Jones agreed. “I am thrilled to help do work around the river here,” she said.

“This is a great way to celebrate the official Earth Day weekend,” said Sue Richardson, Recreation Services Manager for the City of Santee.

Richardson said that the Recreation Services Department had been working on the concept of having a mural for more than a year.

“This is the first commissioned mural we have had. So we are making history,” she said.

In 2011, a Boy Scout troop painted a mural under the direction of Tom Guerra on the bridge supports underneath Carlton Hills Boulevard, beautifying the access trail between the main park and the recently opened Mast Park West Hiking Trail.

“After we opened the Walker Preserve Trail to the public in April 2015, we knew we wanted a similar mural.
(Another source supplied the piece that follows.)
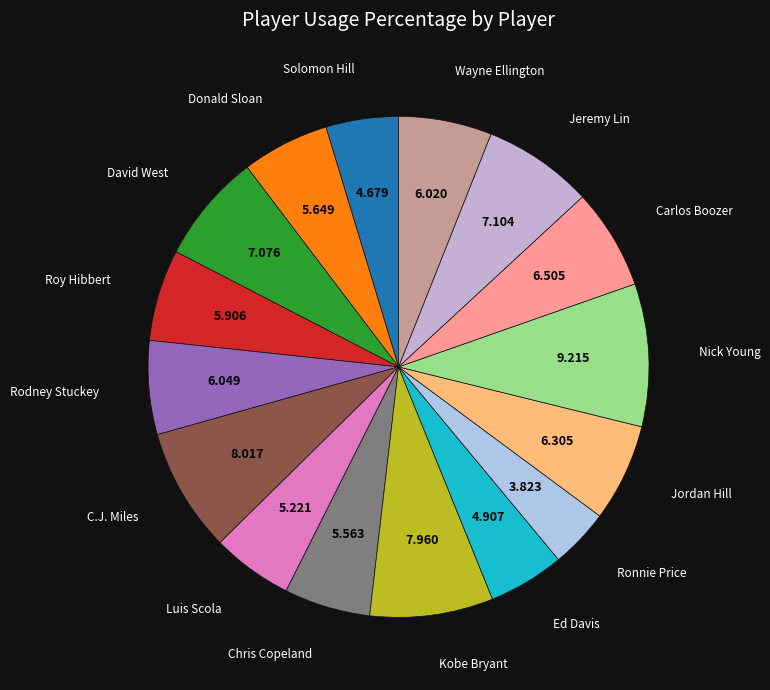

How many segments does this pie chart have?

16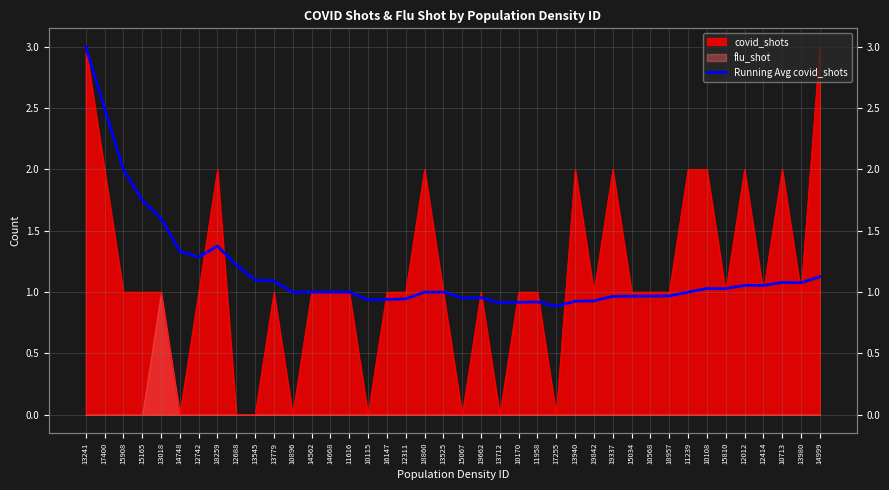

Count the number of categories in the chart.

40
This trail will connect further to the west in the future,” Richardson said.

The city of Santee had put out a request for proposals in February 2015 for an artist to facilitate the project. Escalera was chosen for her 22 years of professional experience. She has assisted in community mural installations throughout Southern California, including three murals along the San Diego River with the San Diego River Park Foundation. 

“One of my strong suits is my ability to communicate with people. Not all artists can do that very well, especially in a situation like this, where I’m having to direct a lot of volunteers,” Escalera said.

When she was chosen for the project, Escalera researched the history of Santee. 

“It was my vision to connect the history of area with today. My passion is to see what other people have done, what their legacies are.

“For instance, when I started researching Harriet Wade, I resonated with her love for the community. So I created a mural panel featuring her,” she said. 

George A. Cowles, considered the founder of Santee, owned two ranches, Woodside and Magnolia, where he grew fruit trees, grapevines, olives, grains and potatoes. The community surrounding his Woodside ranch was known as Cowlestown, later changed to Santee when his widow remarried Milton Santee.

Of course, Escalera wanted to incorporate into the mural the legacy of Fred and Marie Walker, who owned the farm where the Walker preserve is today. A panel is dedicated to the Walkers showing them in a horse-drawn carriage with their craftsman bungalow home in the background.

Santee’s history as a hut of dairy farming is depicted in one panel, featuring the Edgemoor dairy barn.

The Kumeyaay are also an important part of Santee’s history, so a panel is dedicated to them as well. The panel illustrates the Kumeyaay people who inhabited the region and the San Diego River basin before Europeans arrived

Another panel features the natural history of Santee and the flora and fauna of the river.

This mural project will increase awareness of Santee’s history and beautify the underpass, making it a destination as part of the trail. In addition, it is intended to defer graffiti and tagging,” Richardson said.

Funding for the mural project was made possible through a grant from the State Coastal Conservancy and San Diego River Conservancy through the Safe Drinking Water, Water Quality and Supply, Flood Control, River and Coastal Protection Bond Act of 2006 (Proposition 84). Proceeds from the Santee Park and Recreation Committee’s annual Bluegrass Festival also funded the project.